- **Request**
Please resume the passage on understanding and the number pi with the paragraphs that would come next.

- **Excerpt**
================
They define ‘understanding,’ meanwhile, as equivalence classes of expressions, which form a representation of that meaning – or the relationship between the word and what it refers to. Large Foundation Models represent such equivalence classes, viewed as either vectors or distribution of continuations. This allows them to reason and operate on the meaning without storing every detail, they said.

Consider the number pi (π). Pi is an infinite, non-repeating decimal number (3.14159265358979…). No one could possibly memorize or store in their brain the entire infinite sequence of digits. But we can still understand and work with the concept of pi.

How? By having a representation in our minds that captures the essential properties of pi – that it is the ratio of a circle’s circumference to its diameter, that it starts with 3.14, that it goes on forever without repeating, etc. With that mental representation, we don’t need to recall the entire unending string of digits.

“Our representation is an abstract concept, just like the meaning of a sentence,“ Soatto said in a phone call.

More importantly, this representation allows us to answer specific questions and do things with the concept of pi. For example, if I asked you what the millionth digit of pi is, you wouldn’t have to recite a million digits to prove you understand pi. Your mental representation would allow you to work it out or look it up, using a finite amount of brainpower and time.

So, understanding an abstract concept means forming a mental model or representation that captures the relationship between language describing a concept and key properties of that concept. That mental model or representation can be reasoned with and queried using our limited human memory, mental processing power, and access to data – rather than trying to literally store an infinite amount of raw data. Building a concise yet powerful representation, according to this view, demonstrates true understanding.
================
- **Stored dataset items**
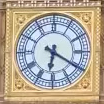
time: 6:20
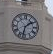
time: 1:32
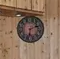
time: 6:10
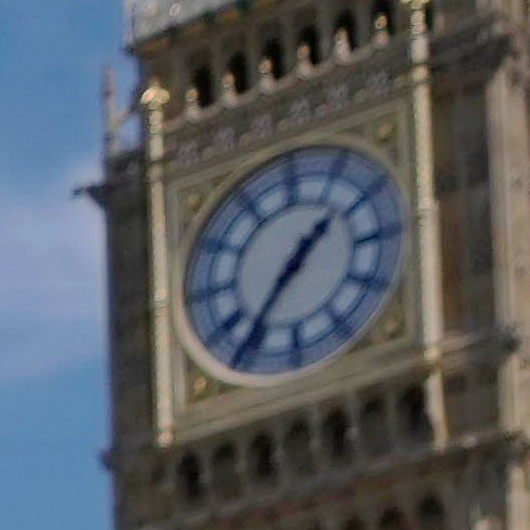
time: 1:36
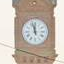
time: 11:57
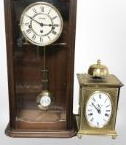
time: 11:51
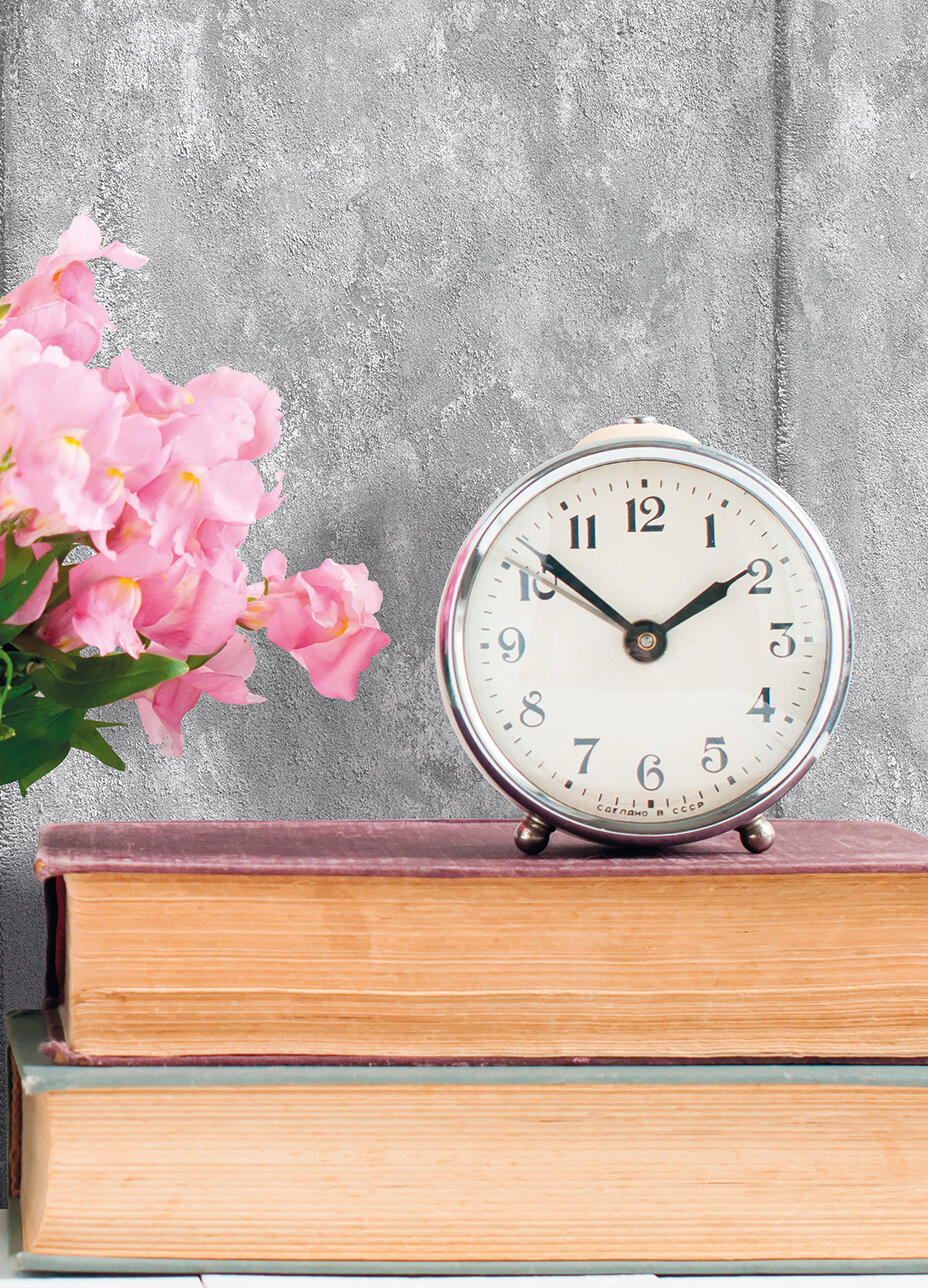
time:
================
- **Exercise answer**
with scale, the researchers believe, these models begin to understand

Models trained as next-token predictors learn stochastic patterns. But over time, they identify relationships – meanings – between all the data they’ve seen and, as they scale, develop their own internal languages describing those relationships. Inner languages emerge when a model reaches hundreds of billions of parameters, Soatto says.

Humans acquire language using only around 1.5 megabytes of data (less than a 1980s floppy disk). “Humans are proof that you don’t need specialized logic hardware or dedicated hardware with tight logical constraints to do math,” Soatto said.

But Trager and Soatto suggest that large-scale models must „find their way“ around their large „brains“ to shed redundant information and improve relational discovery. By doing so, these models can enhance their ability to discover meaningful relationships within the data they are trained on.

As that relational discovery improves with scale, the researchers believe these models begin to understand; in other words, form representations of those relationships, of those meanings, that they then can operate on. Even if they do not currently understand in this way, the researchers say, they likely will with continued scaling.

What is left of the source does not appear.